[Data shown — start]

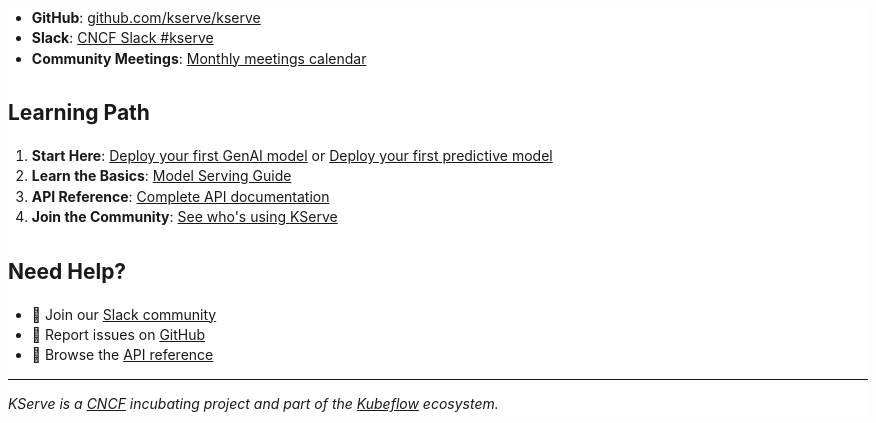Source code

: - **GitHub**: [github.com/kserve/kserve](https://github.com/kserve/kserve)
- **Slack**: [CNCF Slack #kserve](https://cloud-native.slack.com/archives/C06AH2C3K8B)  
- **Community Meetings**: [Monthly meetings calendar](https://github.com/kserve/community)

## Learning Path

1. **Start Here**: [Deploy your first GenAI model](./getting-started/genai-first-isvc.md) or [Deploy your first predictive model](./getting-started/predictive-first-isvc.md) 
1. **Learn the Basics**: [Model Serving Guide](./concepts/architecture/control-plane.md)
1. **API Reference**: [Complete API documentation](./reference/crd-api.mdx)
1. **Join the Community**: [See who's using KServe](./community/get-involved.md)

## Need Help?

- 💬 Join our [Slack community](https://slack.cncf.io/)
- 🐛 Report issues on [GitHub](https://github.com/kserve/kserve/issues)
- 📖 Browse the [API reference](./reference/crd-api.mdx)
---

*KServe is a [CNCF](https://cncf.io) incubating project and part of the [Kubeflow](https://kubeflow.org) ecosystem.*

[Data shown — finish]

**Task to carry out**
Output each line of the listing above as a JSON array of strings, one string per line, with blank lines skipped and the pictures left out.

**Answer area**
[
  "Source code",
  ": - **GitHub**: [github.com/kserve/kserve](https://github.com/kserve/kserve)",
  "- **Slack**: [CNCF Slack #kserve](https://cloud-native.slack.com/archives/C06AH2C3K8B)  ",
  "- **Community Meetings**: [Monthly meetings calendar](https://github.com/kserve/community)",
  "## Learning Path",
  "1. **Start Here**: [Deploy your first GenAI model](./getting-started/genai-first-isvc.md) or [Deploy your first predictive model](./getting-started/predictive-first-isvc.md) ",
  "1. **Learn the Basics**: [Model Serving Guide](./concepts/architecture/control-plane.md)",
  "1. **API Reference**: [Complete API documentation](./reference/crd-api.mdx)",
  "1. **Join the Community**: [See who's using KServe](./community/get-involved.md)",
  "## Need Help?",
  "- 💬 Join our [Slack community](https://slack.cncf.io/)",
  "- 🐛 Report issues on [GitHub](https://github.com/kserve/kserve/issues)",
  "- 📖 Browse the [API reference](./reference/crd-api.mdx)",
  "---",
  "*KServe is a [CNCF](https://cncf.io) incubating project and part of the [Kubeflow](https://kubeflow.org) ecosystem.*"
]